The burden of emergency general surgery (EGS) disease is significant and increasing, with some estimates suggesting that EGS diagnoses account for 50% of surgical mortality.1 2 There are many in the surgical community who believe that EGS is simply general surgery that is ‘done in the middle of the night’. We have failed to appropriately describe the significant physiological, immunological, and metabolic aspects of EGS and the burden it places on the patient and the healthcare system. Furthermore, we have not sufficiently addressed how socio-economic factors, such as having adequate healthcare coverage, affect outcomes associated with EGS.
An additive stressor to the burgeoning EGS issue is the rapid growth of the elderly population across the world. EGS outcomes are significantly worse than the same process treated on an elective basis. Similarly, outcomes for elderly patients who present with complications of frailty and multiple medical comorbidities are worse than their healthier counterparts.3 It is completely reasonable to expect that elderly frail patients with EGS disease processes are going to do poorly. But are there other factors that can affect these outcomes?
In Pakistan, at the Aga Khan University Medical College, investigators have found in a secondary analysis of a large sample size that older patients who lack insurance have worse outcomes in EGS.4 There were several very important take home messages from this manuscript. They found that the self-paid cohort had 17% higher odds of developing a complication than those with insurance and were operated on less frequently than those with insurance. It is hypothesized that the financial strain that prevents them from purchasing insurance also affects their ability to afford surgical interventions. Also, as we often see in the USA, self-pay patients present to the emergency room (ER) later with more advanced disease process, ultimately resulting in greater morbidity and mortality. Indeed, these authors found that there was significant reduction in survival time for those patients admitted through the ER versus those (insured patients) who were admitted from the clinic. Additionally, those patients who were older than 80 years had a 16% higher odds of developing a complication. Conversely, those older patients who underwent an operation were 36% less likely to experience mortality than those who did not. This highlights the critical need for early identification and treatment of EGS disease processes. Despite being elderly, there is significant improvement when undergoing the appropriate operations.

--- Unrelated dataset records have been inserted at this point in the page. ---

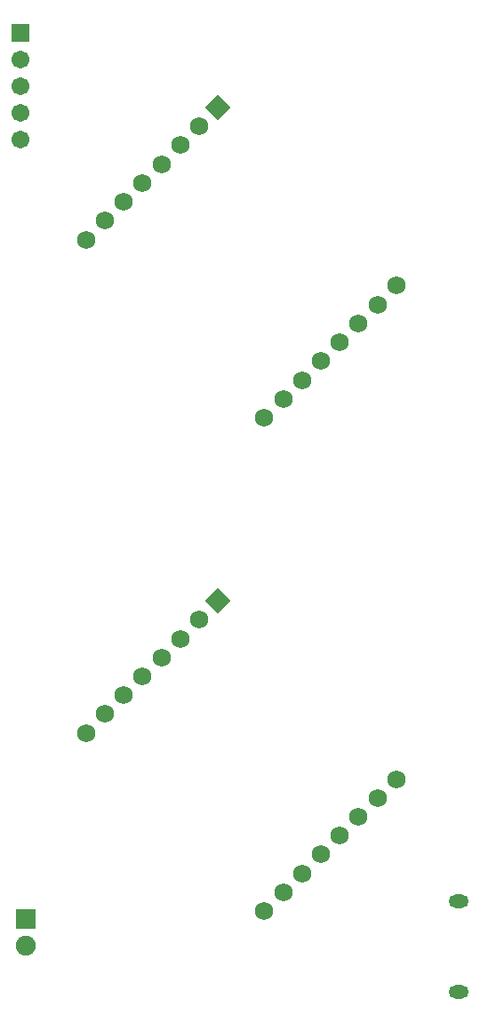
<source format=gts>
G04*
G04 #@! TF.GenerationSoftware,Altium Limited,Altium Designer,21.6.1 (37)*
G04*
G04 Layer_Color=8388736*
%FSLAX25Y25*%
%MOIN*%
G70*
G04*
G04 #@! TF.SameCoordinates,C0504D16-1B66-4A67-A265-E874579EAF83*
G04*
G04*
G04 #@! TF.FilePolarity,Negative*
G04*
G01*
G75*
%ADD12C,0.06706*%
%ADD13R,0.06706X0.06706*%
%ADD14C,0.06800*%
%ADD15P,0.09617X4X90.0*%
%ADD16R,0.07493X0.07493*%
%ADD17C,0.07493*%
%ADD18O,0.07493X0.05131*%
D12*
X-82800Y138600D02*
D03*
Y148600D02*
D03*
Y158600D02*
D03*
Y168600D02*
D03*
D13*
Y178600D02*
D03*
D14*
X58155Y-101178D02*
D03*
X51084Y-108249D02*
D03*
X44013Y-115320D02*
D03*
X36942Y-122391D02*
D03*
X29871Y-129462D02*
D03*
X22800Y-136533D02*
D03*
X15729Y-143604D02*
D03*
X8658Y-150675D02*
D03*
X-58155Y-83862D02*
D03*
X-51084Y-76791D02*
D03*
X-44013Y-69720D02*
D03*
X-36942Y-62649D02*
D03*
X-29871Y-55577D02*
D03*
X-22800Y-48507D02*
D03*
X-15729Y-41435D02*
D03*
X58155Y83862D02*
D03*
X51084Y76791D02*
D03*
X44013Y69720D02*
D03*
X36942Y62649D02*
D03*
X29871Y55577D02*
D03*
X22800Y48507D02*
D03*
X15729Y41435D02*
D03*
X8658Y34364D02*
D03*
X-58155Y101178D02*
D03*
X-51084Y108249D02*
D03*
X-44013Y115320D02*
D03*
X-36942Y122391D02*
D03*
X-29871Y129462D02*
D03*
X-22800Y136533D02*
D03*
X-15729Y143604D02*
D03*
D15*
X-8658Y-34364D02*
D03*
Y150675D02*
D03*
D16*
X-80746Y-153748D02*
D03*
D17*
Y-163748D02*
D03*
D18*
X81447Y-146923D02*
D03*
Y-180939D02*
D03*
M02*

</source>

One shortcoming of this study was the inability to provide information on mortality after 30 days. The 30-day mortality is a standard measuring unit for many trials. When it comes to the issue of how insurance, or the act of receiving longstanding preventative care, affects mortality for acute issues such as EGS, a longer follow-up measure of mortality would likely be a better measure to assess difference in access to care.
This study highlights the protective effect of healthcare coverage on EGS conditions in the elderly. An EGS diagnosis can affect anyone, but this study shows that there are decreased complications for those who are able to obtain continuous healthcare oversight and monitoring. This allows for the earlier identification of problems that can be treated on an elective basis instead of as an emergency. If a patient has no insurance and cannot afford to pay the daily hospital bill (as provided in Pakistan), it should be no surprise that patients will try and ‘wait out’ any ailment for hopes that it will resolve without therapy. For those illnesses that do not resolve, it becomes an emergency situation with significantly increased untoward outcomes.
This issue is not isolated to Pakistan. Nor is it relegated to safety net hospitals in the USA. Self-pay is the third largest payer behind Medicare and Medicaid and has continued to grow from 2012 to 2021.5 The data presented in this manuscript highlight the issue that is already a major issue in the global healthcare system and is likely only going to get worse. The best way to improve the care for these patients is to be able to provide increased access to primary care to manage the patient’s comorbidities alongside the developing surgical issue.